Leider finde ich im Internet kein Beispiel, wie ich den String genau anpassen muss - reinschreiben muss, um ssl=require oder ssl=authenticate zu verwenden!?

Kann mir vll. jemand diesbezüglich weiterhelfen?

Danke vielmals!


----------



## Niki (17. Okt 2012)

probier mal folgendes aus:

jdbc treiber: jtds-1.2.6.jar

driver: net.sourceforge.jtds.jdbc.Driver
url: jdbc:jtds:sqlserver://<HOST>:1433;DatabaseName=<DB_NAME>;ssl=require

eventuell brauchst du dann noch dieses system property (hängt vom JDK ab):

jsse.enableCBCProtection=false


----------



## turtle (17. Okt 2012)

Versuch mal den FQDN.


----------



## homer65 (17. Okt 2012)

byron1778 hat gesagt.:


> Leider finde ich im Internet kein Beispiel, wie ich den String genau anpassen muss - reinschreiben muss, um ssl=require oder ssl=authenticate zu verwenden!?


Laut Fehlermeldung ist der String gar nicht verkehrt, sondern der JDBC Treiber unterstützt keine Verschlüsselung. Du brauchst einen anderen JDBC Treiber.
Soweit meine Vermutungen.


----------



## byron1778 (17. Okt 2012)

Hallo Euch allen!

Danke, es war genau der Vorschlag von Niki, der zum Erfolg geführt hat!
Alle Anderen haben wir bereits ausprobiert bzw. der falsche JDBC Treiber wäre schon brutal gewesen, aber natürlich haben wir auch das in Erwägung gezogen 

Danke Euch allen, wir suchen schon seit Stunden!

Danke vielmals!

lG


----------



## Niki (18. Okt 2012)

rein aus Interesse, hat das System Property gereicht, oder habt ihr den JDBC Treiber auch ausgetauscht?

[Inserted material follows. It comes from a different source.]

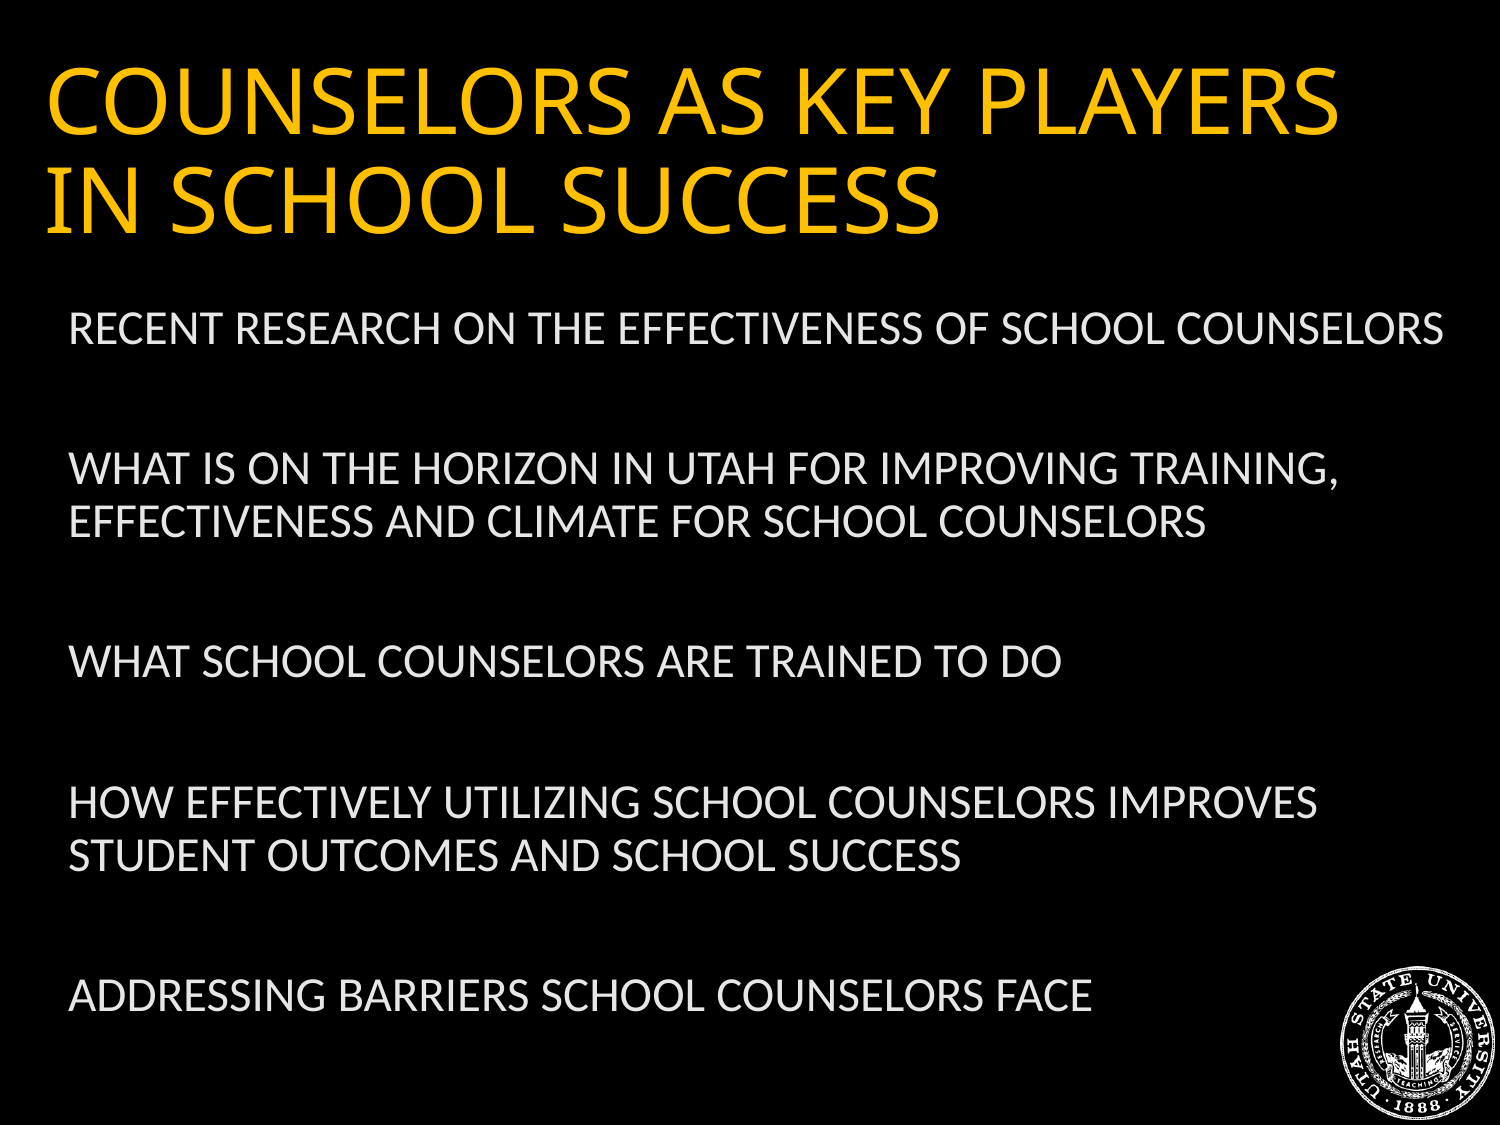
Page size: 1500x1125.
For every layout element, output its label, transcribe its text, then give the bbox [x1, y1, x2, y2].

Wenn das Property gereicht hat, welchen JDBC Treiber verwendet ihr?


----------



## byron1778 (18. Okt 2012)

Das System Property hat ausgereicht, den JDBC - Treiber haben wir nicht ausgewechselt!
Dafür haben wir dann noch folgenden Eintrag gefunden in der Bug - Liste, vll. interessiert es dich:

Bug ID: 7103725 REGRESSION - 6u29 breaks ssl connectivity using TLS_DH_anon_WITH_AES_128_CBC_SHA

https://access.redhat.com/knowledge/solutions/66829

Danke Dir nochmals!

Ich glaube, wir hätten ewig weitersuchen müssen, bis wir da zu einer Lösung gekommen wären!


----------



## Niki (18. Okt 2012)

gern geschehen!

ja genau durch diesen bug bin ich auf das system property gestoßen. mich hat dieser fehler auch schon einige stunden gekostet, hast glück gehabt dass das bei mir noch nicht allzu lange her war ;-)


----------



## byron1778 (18. Okt 2012)

:lol:

geteiltes Leid ist halbes Leid 

das muss dann telepathie gewesen sein!


----------